Exercise tasks =
(a) In the text on the nuclear Football below, shorten the paragraph beginning "The declassified documentation provides" while keeping its main facts.
(b) Quote the text on the nuclear Football word for word between "The declassified documentation" and "throughout the 1960s.", inclusive.

Study text =
◇ ◇ ◇ ◇ ◇ ◇ ◇
Burr’s brief further explains:
“Since the late 1950s, U.S. military personnel traveling with the President have carried a special case known variously as the ‘satchel,’ the ‘black bag,’ the ’emergency actions pouch,’ and, as it is perhaps best known, the ‘Football.’ Epitomizing presidential control of nuclear weapons, the Football and the military aides who carry it enable the President to make decisions about the use of nuclear weapons in the event of a sudden military crisis.”
The declassified documentation provides a rare glimpse into the details of executive orders known as Presidential Emergency Action Documents (PEADs) through communications from numerous high-level government officials, including Edward A. McDermott, who served as Deputy Director of the Office of Civil and Defense Mobilization throughout the 1960s.
According to McDermott, the purpose of the documents held safely in the Football was “to clothe the President with formal emergency powers,” even though at least some were of “doubtful legality.”
◇ ◇ ◇ ◇ ◇ ◇ ◇
Data supplied =
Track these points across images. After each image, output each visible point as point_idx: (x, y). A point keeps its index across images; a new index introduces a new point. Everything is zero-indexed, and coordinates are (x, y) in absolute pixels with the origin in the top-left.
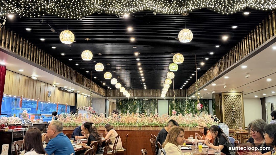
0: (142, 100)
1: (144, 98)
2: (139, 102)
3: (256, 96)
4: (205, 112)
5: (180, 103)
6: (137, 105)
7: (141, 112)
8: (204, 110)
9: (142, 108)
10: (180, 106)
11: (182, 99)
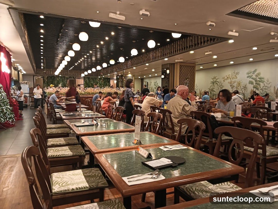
0: (64, 77)
1: (66, 76)
2: (62, 78)
3: (139, 77)
4: (108, 87)
5: (91, 80)
6: (60, 81)
7: (63, 86)
8: (107, 85)
9: (64, 83)
10: (92, 83)
11: (93, 78)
◇ ◇ ◇ ◇ ◇ ◇ ◇
List of answers =
(a) Declassified records, including communications from many senior officials, offer a rare look at the executive orders called Presidential Emergency Action Documents (PEADs). One of those officials was Edward A. McDermott, Deputy Director of the Office of Civil and Defense Mobilization throughout the 1960s.

(b)
The declassified documentation provides a rare glimpse into the details of executive orders known as Presidential Emergency Action Documents (PEADs) through communications from numerous high-level government officials, including Edward A. McDermott, who served as Deputy Director of the Office of Civil and Defense Mobilization throughout the 1960s.